フェズが言った。今日二度目の謝罪だった。

 

ルセが大きく息を吐いた。座り直した。焚き火の炎が揺れた。

「謝んないで。あんたが謝っても何も変わんない」

 

きつい言葉だった。でも本当だった。

 

しばらく沈黙が続いた。焚き火がぱちぱちと音を立てている。赤い大地が夕闇に沈んでいく。星が一つ、二つ、空に灯り始めた。

 

「フェズ」

ルセが口を開いた。声が落ち着いていた。

「ルセ。俺が行く。カルンを取り戻す」

「一人で?」

「・・・ルセには関係ない」

「関係なくないでしょ。今さっき全部聞いたじゃん」

ルセが焚き火越しにフェズを見た。目が据わっていた。

「あたしも一緒に行く」

フェズが口を開いた。断ろうとした。

「断るなら勝手に追いかけるから。あんた一人じゃ無理だよ。分かってるでしょ」

 

分かっていた。

 

今のフェズは——カルンなしのフェズは、黒斑病の精霊一匹にすら一人で対処できるか怪しい。共鳴を前提にした戦い方しかしてこなかった。カルンの音がない世界は、暗闇の中を目隠しで歩くのと同じだった。

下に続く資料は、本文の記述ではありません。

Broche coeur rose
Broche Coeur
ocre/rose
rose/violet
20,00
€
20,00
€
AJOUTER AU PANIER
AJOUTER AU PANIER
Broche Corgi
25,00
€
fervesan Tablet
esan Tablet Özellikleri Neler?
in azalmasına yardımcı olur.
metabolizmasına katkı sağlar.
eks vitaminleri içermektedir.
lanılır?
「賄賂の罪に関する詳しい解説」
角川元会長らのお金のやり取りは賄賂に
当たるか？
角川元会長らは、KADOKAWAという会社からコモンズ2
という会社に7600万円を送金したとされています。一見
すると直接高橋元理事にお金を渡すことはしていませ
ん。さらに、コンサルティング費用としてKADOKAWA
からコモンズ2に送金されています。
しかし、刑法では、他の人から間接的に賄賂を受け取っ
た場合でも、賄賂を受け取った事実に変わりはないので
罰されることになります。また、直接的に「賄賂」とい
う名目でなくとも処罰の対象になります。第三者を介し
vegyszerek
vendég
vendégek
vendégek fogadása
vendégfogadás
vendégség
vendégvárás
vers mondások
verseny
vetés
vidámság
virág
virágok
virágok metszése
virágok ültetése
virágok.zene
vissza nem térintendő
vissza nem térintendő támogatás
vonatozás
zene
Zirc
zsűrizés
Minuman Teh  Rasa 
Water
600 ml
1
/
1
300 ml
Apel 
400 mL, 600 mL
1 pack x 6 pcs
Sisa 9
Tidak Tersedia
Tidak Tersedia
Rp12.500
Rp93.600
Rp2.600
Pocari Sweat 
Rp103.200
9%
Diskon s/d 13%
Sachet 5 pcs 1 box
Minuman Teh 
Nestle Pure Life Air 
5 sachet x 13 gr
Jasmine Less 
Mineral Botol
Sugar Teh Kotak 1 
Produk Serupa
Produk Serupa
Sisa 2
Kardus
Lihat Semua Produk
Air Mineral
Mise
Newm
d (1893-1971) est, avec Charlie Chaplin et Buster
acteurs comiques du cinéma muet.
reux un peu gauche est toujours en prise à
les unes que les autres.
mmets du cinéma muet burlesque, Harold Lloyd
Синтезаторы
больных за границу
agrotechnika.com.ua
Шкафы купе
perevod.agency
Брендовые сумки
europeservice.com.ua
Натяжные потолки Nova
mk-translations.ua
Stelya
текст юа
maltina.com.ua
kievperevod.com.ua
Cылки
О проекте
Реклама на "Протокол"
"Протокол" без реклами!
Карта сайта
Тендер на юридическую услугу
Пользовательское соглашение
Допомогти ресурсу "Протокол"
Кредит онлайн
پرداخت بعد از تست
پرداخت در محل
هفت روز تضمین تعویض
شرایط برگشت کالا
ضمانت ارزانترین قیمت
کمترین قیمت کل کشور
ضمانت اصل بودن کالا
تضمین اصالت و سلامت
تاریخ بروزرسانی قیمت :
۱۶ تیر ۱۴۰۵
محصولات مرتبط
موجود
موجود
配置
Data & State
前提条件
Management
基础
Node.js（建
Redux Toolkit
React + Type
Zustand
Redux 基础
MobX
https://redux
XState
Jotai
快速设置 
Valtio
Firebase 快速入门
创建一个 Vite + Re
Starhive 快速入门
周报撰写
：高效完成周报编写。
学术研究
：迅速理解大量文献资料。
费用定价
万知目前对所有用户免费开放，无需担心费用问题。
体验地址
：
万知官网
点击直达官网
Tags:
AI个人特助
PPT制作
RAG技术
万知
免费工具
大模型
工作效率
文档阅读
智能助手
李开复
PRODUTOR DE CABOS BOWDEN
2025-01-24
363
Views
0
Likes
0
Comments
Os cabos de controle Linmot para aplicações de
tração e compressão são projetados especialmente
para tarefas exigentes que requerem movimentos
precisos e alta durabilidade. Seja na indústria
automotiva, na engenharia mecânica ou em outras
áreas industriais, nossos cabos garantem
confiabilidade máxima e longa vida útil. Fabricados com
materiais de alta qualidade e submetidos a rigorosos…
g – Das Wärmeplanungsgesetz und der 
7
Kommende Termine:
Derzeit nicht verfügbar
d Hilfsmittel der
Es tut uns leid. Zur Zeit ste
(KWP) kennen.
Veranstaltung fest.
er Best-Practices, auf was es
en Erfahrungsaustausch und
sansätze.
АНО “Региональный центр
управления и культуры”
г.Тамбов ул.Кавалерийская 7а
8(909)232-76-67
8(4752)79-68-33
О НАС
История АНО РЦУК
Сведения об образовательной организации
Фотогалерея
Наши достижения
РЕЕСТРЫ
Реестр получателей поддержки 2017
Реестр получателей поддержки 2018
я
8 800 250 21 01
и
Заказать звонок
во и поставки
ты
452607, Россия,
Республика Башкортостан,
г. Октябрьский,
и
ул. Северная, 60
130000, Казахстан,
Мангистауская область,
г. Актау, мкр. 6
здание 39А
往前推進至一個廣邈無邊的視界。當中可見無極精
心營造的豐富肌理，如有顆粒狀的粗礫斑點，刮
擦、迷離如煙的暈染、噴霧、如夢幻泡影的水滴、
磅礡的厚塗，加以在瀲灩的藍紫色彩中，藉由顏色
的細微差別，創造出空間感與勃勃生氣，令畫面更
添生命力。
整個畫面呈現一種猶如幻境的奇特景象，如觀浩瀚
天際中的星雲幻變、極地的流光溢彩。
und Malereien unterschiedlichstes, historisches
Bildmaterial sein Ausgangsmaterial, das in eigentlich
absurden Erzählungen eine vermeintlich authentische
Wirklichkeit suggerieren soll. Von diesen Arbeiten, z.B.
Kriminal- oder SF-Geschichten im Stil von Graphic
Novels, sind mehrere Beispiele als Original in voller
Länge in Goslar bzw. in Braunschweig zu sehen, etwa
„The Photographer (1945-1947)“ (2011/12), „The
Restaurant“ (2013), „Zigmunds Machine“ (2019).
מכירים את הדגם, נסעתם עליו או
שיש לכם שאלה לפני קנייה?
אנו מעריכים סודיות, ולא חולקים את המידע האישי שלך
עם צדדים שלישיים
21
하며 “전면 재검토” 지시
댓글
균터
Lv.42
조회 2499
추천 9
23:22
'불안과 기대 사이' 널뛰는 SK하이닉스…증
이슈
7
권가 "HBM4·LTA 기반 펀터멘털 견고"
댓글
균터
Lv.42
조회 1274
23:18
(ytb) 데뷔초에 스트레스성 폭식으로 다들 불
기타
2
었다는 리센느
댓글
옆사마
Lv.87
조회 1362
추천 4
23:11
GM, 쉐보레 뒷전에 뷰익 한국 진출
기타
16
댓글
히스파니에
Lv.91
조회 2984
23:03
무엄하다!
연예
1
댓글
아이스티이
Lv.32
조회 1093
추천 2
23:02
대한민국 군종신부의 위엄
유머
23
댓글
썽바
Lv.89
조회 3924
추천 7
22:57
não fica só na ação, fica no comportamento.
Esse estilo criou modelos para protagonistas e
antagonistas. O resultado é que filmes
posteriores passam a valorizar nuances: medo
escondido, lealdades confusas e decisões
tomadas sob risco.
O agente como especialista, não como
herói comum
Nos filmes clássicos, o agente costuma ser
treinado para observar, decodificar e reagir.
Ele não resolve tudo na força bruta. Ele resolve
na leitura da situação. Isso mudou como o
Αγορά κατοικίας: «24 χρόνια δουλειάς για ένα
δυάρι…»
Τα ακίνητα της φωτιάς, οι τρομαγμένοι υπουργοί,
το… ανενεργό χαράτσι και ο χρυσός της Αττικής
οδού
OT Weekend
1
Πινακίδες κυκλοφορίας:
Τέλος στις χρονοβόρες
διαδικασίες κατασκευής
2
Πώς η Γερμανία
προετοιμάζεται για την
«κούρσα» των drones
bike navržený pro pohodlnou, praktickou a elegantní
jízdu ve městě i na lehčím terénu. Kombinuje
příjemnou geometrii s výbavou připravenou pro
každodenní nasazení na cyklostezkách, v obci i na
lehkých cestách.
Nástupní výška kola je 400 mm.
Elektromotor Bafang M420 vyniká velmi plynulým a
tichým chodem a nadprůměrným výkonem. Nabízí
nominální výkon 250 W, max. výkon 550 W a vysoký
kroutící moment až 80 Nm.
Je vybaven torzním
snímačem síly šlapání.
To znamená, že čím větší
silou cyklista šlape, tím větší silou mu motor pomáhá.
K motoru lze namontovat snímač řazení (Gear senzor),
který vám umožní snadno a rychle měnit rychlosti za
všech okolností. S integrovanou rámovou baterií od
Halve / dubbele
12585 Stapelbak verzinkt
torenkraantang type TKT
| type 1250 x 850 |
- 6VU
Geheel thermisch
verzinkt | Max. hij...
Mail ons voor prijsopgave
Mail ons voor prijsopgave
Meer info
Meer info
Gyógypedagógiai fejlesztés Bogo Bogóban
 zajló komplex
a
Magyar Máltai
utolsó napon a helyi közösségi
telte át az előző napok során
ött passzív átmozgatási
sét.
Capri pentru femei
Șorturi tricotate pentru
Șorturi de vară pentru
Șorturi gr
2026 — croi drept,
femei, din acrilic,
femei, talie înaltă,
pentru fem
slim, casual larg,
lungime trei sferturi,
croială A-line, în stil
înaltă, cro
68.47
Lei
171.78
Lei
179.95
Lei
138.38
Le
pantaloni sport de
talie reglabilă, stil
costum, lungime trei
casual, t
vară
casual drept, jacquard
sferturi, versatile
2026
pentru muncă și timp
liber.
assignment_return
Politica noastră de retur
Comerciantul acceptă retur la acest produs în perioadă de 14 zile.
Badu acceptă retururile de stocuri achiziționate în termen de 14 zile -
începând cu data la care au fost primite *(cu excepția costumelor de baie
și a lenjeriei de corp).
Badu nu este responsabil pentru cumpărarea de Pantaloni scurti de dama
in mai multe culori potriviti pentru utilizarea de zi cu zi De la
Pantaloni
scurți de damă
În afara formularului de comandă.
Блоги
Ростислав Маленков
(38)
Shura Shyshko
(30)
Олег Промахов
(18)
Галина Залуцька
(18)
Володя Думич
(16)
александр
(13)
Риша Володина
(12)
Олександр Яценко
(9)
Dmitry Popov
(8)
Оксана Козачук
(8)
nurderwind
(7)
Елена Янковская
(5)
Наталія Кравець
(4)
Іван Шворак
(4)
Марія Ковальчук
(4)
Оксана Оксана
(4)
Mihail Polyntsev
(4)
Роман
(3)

ヴェーノに追いつけたとして、戦えない。カルンを連れ戻せない。

一人では。

 

フェズは手のひらを見た。空っぽの手のひら。カルンがいた場所。温もりの残像すらもう消えている。

 

「・・・ありがとう」

 

小さな声だった。かすれていた。

 

ルセが少し驚いた顔をした。フェズの口からその言葉が出るのを、初めて聞いたから。

 

「ルセ。ありがとう。・・・一人じゃ、無理だ」

 

弱さを認めた。

 

フェズが初めて、自分の弱さを言葉にした。

 

ルセが鼻を鳴らした。「当たり前でしょ。最初からそう言ってんの」

 

でも声は少し震えていた。

 

---

 

夜が深まった。

 

ルセが毛布にくるまって横になっている。まだ眠ってはいない。背中を向けているが、時々身じろぎする。フェズのことを気にしている。

 

フェズは焚き火の前に座っていた。

 

膝の上が軽い。いつもカルンが丸くなっていた場所。温かかった場所。カルンがフェズの膝にしがみつくようにして眠る姿が——もう、ない。

 

手のひらを広げた。

 

火の光が手のひらを照らす。傷だらけの手。赤い土が爪の間に入り込んでいる。この手でカルンを抱えていた。この手で守ると誓った。

 

守れなかった。

 

カルンを取り戻す。それだけが今のフェズに残された全てだった。

 

焚き火が弾けた。火の粉が舞い上がって、夜空に消えた。カルンの光みたいに——消えた。

 

ルセが隣にいる。一人ではないことが少しだけ救いだった。でもカルンがいない穴は、ルセでは埋まらない。誰にも埋められない。カルンだけが、あの場所にいた。

 

フェズは手のひらを握りしめた。

 

今度は空っぽではなかった。爪が掌に食い込む痛みがあった。小さな痛み。それだけが、今のフェズに残った現実だった。

 

取り戻す。何があっても。

 

たとえその先で、向き合わなければならないものがあるとしても。